You still need thousands of kilograms of natural metallic uranium, which is a rare heavy metal with few commercial uses and one really salient illegal one, or thousands of tons of uranium ore, which, see previous. It's hard to buy this stuff secretly, because not many people have it, and people who do have it have a big, salient, vested interests in not selling it to people who want to make nukes! It's not like selling drones to Saudi Arabia and saying "oh well guess it'll suck to be a Houthi". You might get nuked!

Nation-states can pull this off, since they have both land and state security apparatuses. Empirically, private groups or terrorist cells haven't been able to do it. The rumors I've read and the impression I've received is that AQA spent decades trying, lost a lot of lieutenants and trucks full of cash to CIA honeypots, and eventually gave up. Too hard, too expensive, too many dead ends and entrapment schemes.

Is enriching uranium in the US actually illegal? Seems like the answer is no.
The Atomic Energy Act put a licensing requirement on all civilian use of nuclear materials, in this case for uranium concentrations above what is found in nature. Enriching is definitely in this category.

To enrich uranium legally in the US you would have to get a license by justifying why you were doing it and there are not many legitimate reasons to do so outside slightly enriched uranium for power plants or highly enriched for a few medical isotopes.

But if you just decide to do it, yes it’s illegal and the NRC will probably find you.

https://www.nrc.gov/about-nrc/governing-laws.html#aea-1954

I would be interested to see what you’ve read to lead you to that conclusion.
Well, after much searching I didn't find the parts of the Atomic Energy Act that required certification for any and all materials processing.

By default things are legal.

I've also spoken with scientists who do research that, at times, abuts nuclear science, and have heard stories of them just... not doing paperwork because it's annoying.

>Is this still true in the 2020s?

The laws of physics haven't changed in 80 years. Even if you started with yellow cake uranium (~70% enriched, and itself already nearly impossible for a non-state actor to acquire), to reach weapons grade at >95% you'd need hundreds of tons of it, and massive industrial scale chemical facilities to convert that into uranium hexafluoride and pull out the U235 isotopes [0], where the ratio of U235 to U238 (the non-fissile isotope) is 99:1. The vast majority of the Manhattan Project was in the engineering challenges required to do this, not really in the construction of the bomb. So far, only 5 countries in the world have been able to do it.
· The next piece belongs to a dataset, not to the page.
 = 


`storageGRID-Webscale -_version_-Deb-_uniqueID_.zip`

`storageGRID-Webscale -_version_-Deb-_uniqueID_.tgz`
[0] https://web.evs.anl.gov/uranium/guide/uf6/index.cfm#:~:text=....

> So far, only 5 countries in the world have been able to do it.

I think you’re a tad optimistic there - sadly we have many more than 5 nuclear powers today.
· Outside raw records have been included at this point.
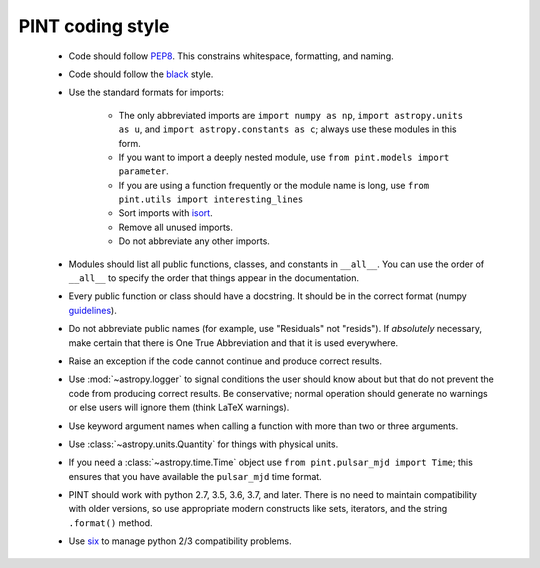 .. _CodingStyle:

PINT coding style
-----------------

   - Code should follow PEP8_. This constrains whitespace,
     formatting, and naming.
   - Code should follow the black_ style.
   - Use the standard formats for imports:

      - The only abbreviated imports are ``import numpy as np``,
        ``import astropy.units as u``, and
        ``import astropy.constants as c``; always use these modules
        in this form.
      - If you want to import a deeply nested module, use
        ``from pint.models import parameter``.
      - If you are using a function frequently or the module name
        is long, use ``from pint.utils import interesting_lines``
      - Sort imports with isort_.
      - Remove all unused imports.
      - Do not abbreviate any other imports.

   - Modules should list all public functions, classes, and constants
     in ``__all__``. You can use the order of ``__all__`` to specify
     the order that things appear in the documentation.
   - Every public function or class should have a docstring. It
     should be in the correct format (numpy guidelines_).
   - Do not abbreviate public names (for example, use "Residuals"
     not "resids"). If *absolutely* necessary, make certain that there
     is One True Abbreviation and that it is used everywhere.
   - Raise an exception if the code cannot continue and produce
     correct results.
   - Use :mod:`~astropy.logger` to signal conditions the user should
     know about but that do not prevent the code from producing
     correct results. Be conservative; normal operation should
     generate no warnings or else users will ignore them (think
     LaTeX warnings).
   - Use keyword argument names when calling a function with more
     than two or three arguments.
   - Use :class:`~astropy.units.Quantity` for things with physical
     units.
   - If you need a :class:`~astropy.time.Time` object use
     ``from pint.pulsar_mjd import Time``; this ensures that you have
     available the ``pulsar_mjd`` time format.
   - PINT should work with python 2.7, 3.5, 3.6, 3.7, and later. There
     is no need to maintain compatibility with older versions, so use
     appropriate modern constructs like sets, iterators, and the string
     ``.format()`` method.
   - Use six_ to manage python 2/3 compatibility problems.

.. _PEP8: https://www.python.org/dev/peps/pep-0008/
.. _black: https://black.readthedocs.io/en/stable/
.. _isort: https://pypi.org/project/isort/
.. _guidelines: https://numpy.org/devdocs/docs/howto_document.html
.. _six: https://six.readthedocs.io/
5 countries have developed Uranium enrichment facilities.
Argentina, Brazil, China, France, Germany, India, Iran, Japan, the Netherlands, North Korea, Pakistan, Russia, the United Kingdom, and the United States

There’s the list of “known” meaning publicly acknowledged countries with operating enrichment facilities, more than 5.

Notice it doesn’t include Israel which more or less everyone believes has nuclear weapons meaning enrichment facilities. There are several other countries which are very reasonably believed to have or have had enrichment programs.

South Africa had at one time.
I was thinking more that the industrial production has increased 10x in 70 years. Private companies can now build rockets that go to space...
Private companies could indeed do it. Heck, the mining and refining part is probably done by private entities these days. However, the only legal customers are nuclear power plants and governments.
The process has gotten a bit more efficient, but it still is nothing that can be run effectively in a garage. We are talking about separating not two elements, but two isotopes that behave chemically indentical and just differ in mass by 1.3% of the weight of the heavier one.

Another possibity is building a breeder reactor first to breed Plutonium.

Also, where to get Uranium ores in the first place? You can be sure that governments keep close tabs on who takes funny stones out of certain mines.